READING TEXT:
_ _ _ _ _ _ _
As mentioned earlier, PARTICIPATION is necessary for the movement to
be popular and of the masses. The following is an example of how this
principle can be expanded and deepened while preserving its essence.
Initially, men occupied most of the MST’s coordinating positions.
Women’s organising, which was part of the MST’s struggle from the
beginning, grew in several ways over the years, primarily through the
Women’s Collective. The collective organised political education for
encampments, direct actions against transnational corporations, and
study spaces on gender relations and capitalism, among other
activities. As a result of the collective’s work, the movement
created a new standard in the late 1990s that every leadership
position must be occupied by a man and a woman. This doubled the
number of participants and began to accurately represent the weight
that women held in the organisation. This mechanism reinforced another
principle: COLLECTIVE LEADERSHIP.

DISCIPLINE is fundamental for the principles of participation and
collective leadership to work. For the MST, discipline means
respecting collective decisions and political positions and complying
with them. Decisions are rarely made by vote in the MST. Most
decisions are made by consensus. When there is a problem building
consensus on an issue, the debate returns to the base groups and
coordinating bodies until the decisions have gained acceptance and
then, once next steps have been decided upon, all members of the
movement follow and implement it. Discipline refers to this compliance
with collective decisions.
_ _ _ _ _ _ _
EXERCISE INSTRUCTIONS:
1 – In the MST passage, what standard for leadership positions did the movement create in the late 1990s?
2 – Copy the MST passage word for word, starting at "Initially, men occupied" and ending at "principle: COLLECTIVE LEADERSHIP.".
3 – Resume the MST passage after its last sentence and keep writing it.

Camera calibration data:
_ _ _ _ _ _ _
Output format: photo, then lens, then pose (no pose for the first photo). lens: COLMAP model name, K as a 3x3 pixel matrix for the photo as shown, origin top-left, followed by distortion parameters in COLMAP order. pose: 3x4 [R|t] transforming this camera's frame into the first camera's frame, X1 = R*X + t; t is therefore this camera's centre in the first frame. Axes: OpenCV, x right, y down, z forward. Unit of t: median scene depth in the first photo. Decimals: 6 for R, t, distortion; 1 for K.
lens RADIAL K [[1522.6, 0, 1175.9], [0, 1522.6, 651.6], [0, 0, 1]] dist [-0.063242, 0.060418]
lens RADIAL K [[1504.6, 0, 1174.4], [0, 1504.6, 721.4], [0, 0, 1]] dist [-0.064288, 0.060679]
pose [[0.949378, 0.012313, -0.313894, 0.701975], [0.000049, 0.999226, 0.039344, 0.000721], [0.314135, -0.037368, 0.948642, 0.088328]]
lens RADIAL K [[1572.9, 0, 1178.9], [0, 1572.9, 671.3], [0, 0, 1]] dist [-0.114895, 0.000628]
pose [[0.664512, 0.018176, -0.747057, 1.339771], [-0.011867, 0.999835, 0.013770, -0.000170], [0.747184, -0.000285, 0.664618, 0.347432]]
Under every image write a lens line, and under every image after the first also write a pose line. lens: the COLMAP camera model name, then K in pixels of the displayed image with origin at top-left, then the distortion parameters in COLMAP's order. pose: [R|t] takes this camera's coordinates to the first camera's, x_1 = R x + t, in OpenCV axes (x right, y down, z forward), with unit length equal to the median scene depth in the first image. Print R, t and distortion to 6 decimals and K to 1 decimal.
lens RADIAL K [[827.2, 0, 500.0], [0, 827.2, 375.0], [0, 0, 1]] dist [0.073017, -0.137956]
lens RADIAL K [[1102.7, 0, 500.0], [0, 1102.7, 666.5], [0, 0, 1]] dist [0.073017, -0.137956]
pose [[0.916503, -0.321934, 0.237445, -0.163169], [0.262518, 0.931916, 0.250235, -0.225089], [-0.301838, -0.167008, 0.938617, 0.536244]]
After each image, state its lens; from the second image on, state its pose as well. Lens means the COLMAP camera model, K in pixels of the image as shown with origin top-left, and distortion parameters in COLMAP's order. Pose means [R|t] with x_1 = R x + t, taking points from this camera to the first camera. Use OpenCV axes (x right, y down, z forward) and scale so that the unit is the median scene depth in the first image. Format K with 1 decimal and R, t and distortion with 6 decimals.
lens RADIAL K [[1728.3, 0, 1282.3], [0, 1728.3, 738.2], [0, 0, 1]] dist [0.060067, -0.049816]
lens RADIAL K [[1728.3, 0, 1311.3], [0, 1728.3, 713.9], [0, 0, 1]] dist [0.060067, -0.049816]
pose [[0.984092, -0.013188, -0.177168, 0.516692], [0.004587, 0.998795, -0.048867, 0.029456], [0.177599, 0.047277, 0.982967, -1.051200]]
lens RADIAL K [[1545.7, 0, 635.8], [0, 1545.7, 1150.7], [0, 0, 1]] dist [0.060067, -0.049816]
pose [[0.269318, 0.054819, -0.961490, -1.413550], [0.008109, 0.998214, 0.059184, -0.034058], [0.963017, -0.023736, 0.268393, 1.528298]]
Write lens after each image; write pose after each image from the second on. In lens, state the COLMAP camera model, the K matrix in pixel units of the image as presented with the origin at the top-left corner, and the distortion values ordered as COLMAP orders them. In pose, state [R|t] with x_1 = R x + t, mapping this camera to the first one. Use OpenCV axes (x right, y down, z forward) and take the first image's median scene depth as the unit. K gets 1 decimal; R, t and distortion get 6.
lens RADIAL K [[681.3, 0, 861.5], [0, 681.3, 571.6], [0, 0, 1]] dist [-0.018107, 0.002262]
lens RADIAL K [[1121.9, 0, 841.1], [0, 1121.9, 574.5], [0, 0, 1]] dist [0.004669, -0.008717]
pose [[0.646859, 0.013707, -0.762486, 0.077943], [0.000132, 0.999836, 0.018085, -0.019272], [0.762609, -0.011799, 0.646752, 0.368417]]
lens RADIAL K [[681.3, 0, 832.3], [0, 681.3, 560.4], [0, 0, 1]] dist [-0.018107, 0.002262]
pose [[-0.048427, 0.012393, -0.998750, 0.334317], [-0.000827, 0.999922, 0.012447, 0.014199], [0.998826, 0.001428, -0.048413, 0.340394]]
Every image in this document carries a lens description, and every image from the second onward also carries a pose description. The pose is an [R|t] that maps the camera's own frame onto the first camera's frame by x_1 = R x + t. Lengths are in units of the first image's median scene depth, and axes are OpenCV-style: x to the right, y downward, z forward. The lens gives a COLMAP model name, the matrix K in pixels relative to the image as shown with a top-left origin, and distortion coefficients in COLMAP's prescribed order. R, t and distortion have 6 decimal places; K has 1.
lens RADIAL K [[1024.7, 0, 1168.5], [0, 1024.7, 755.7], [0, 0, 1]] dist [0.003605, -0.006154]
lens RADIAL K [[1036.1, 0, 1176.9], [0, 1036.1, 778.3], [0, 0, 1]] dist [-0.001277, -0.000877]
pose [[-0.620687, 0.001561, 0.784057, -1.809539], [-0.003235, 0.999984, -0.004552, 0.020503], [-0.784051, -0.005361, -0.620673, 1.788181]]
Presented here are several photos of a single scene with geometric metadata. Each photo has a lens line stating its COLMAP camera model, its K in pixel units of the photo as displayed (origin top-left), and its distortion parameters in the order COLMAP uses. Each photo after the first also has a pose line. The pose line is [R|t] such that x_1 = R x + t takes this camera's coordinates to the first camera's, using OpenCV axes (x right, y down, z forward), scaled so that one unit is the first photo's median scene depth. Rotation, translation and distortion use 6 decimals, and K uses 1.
_ _ _ _ _ _ _
EXPECTED RESPONSES:
1 – Every leadership position must be occupied by a man and a woman.

2 –
Initially, men occupied most of the MST’s coordinating positions.
Women’s organising, which was part of the MST’s struggle from the
beginning, grew in several ways over the years, primarily through the
Women’s Collective. The collective organised political education for
encampments, direct actions against transnational corporations, and
study spaces on gender relations and capitalism, among other
activities. As a result of the collective’s work, the movement
created a new standard in the late 1990s that every leadership
position must be occupied by a man and a woman. This doubled the
number of participants and began to accurately represent the weight
that women held in the organisation. This mechanism reinforced another
principle: COLLECTIVE LEADERSHIP.

3 –
A common characteristic of social movements is that they build
strategies and tactics based on their own practices. Without action
and practice, there can be no popular movement. However, for an
ongoing interpretation of reality, practice alone is insufficient. For
this reason, another organisational principle valued in the MST
is STUDY. The movement has organised families to fight for schools in
settlements and encampments, successfully pressuring local authorities
to build more than 2,000 public schools in agrarian reform
settlements. Furthermore, 50,000 people have learned to read and write
through its literacy programmes for youth and adults, whether
stand-alone or in partnership with local governments.19 Another
aspect of study is political education, which is conducted through
different processes such as publishing books and pamphlets, creating
grassroots study groups, and organising courses, which have come
together in the Florestan Fernandes National School (_Escola Nacional
Florestan Fernandes_ or ENFF). The ENFF is the MST’s national
political education school and is a member of the coalition of
political education schools of the International Peoples’ Assembly,
a global process of peoples’ organisations, social movements,
political parties, and unions.

The ENFF was inaugurated on 23 January 2005 and named in honour of the
Brazilian Marxist activist, sociologist, and politician Florestan
Fernandes, who was a founder of the Workers’ Party and a federal
deputy involved in drafting the Brazilian Constitution after the end
of the business-military dictatorship. Since then, the school has
become an international reference point for uniting practice with
political theory. Throughout the year, activists, leaders, and cadres
from peoples’ organisations that fight for social change across the
world study a broad range of topics, such as the classics of Brazilian
and international political theory. Courses last from one week to
three months and are taught by volunteer teachers and
intellectuals.20 The ENFF also offers training focusing on various
topics, such as the agrarian question, Marxism, feminism, and
diversity. With teachers and students coming from a broad range of
countries, most of them from across Latin America, the ENFF fosters
cultural and political exchanges between popular movements and
provides political education on the global economic and social
panorama, always from a working-class perspective.21 The school was
built by landless workers from across Brazil who organised themselves
into volunteer work brigades. The construction materials were gathered
through international solidarity committees, and the intellectual
property rights from the_Terra_ exhibition made up of the work of
Sebastião Salgado, Chico Buarque, and José Saramago were donated to
generate funds.

In addition to the ENFF, the movement has organised other schools,
such as the Josué de Castro Education Institute, which specialises in
training young managers for cooperatives, and agroecology schools such
as the Latin American School of Agroecology (ELAA) and the Educar
Institute in southern Brazil; the Egídio Brunetto Popular School of
Agroecology and Agroforestry (EPAAEB) in north-eastern Brazil; and the
Latin American Agroecology Institute (IALA) in the Amazon region.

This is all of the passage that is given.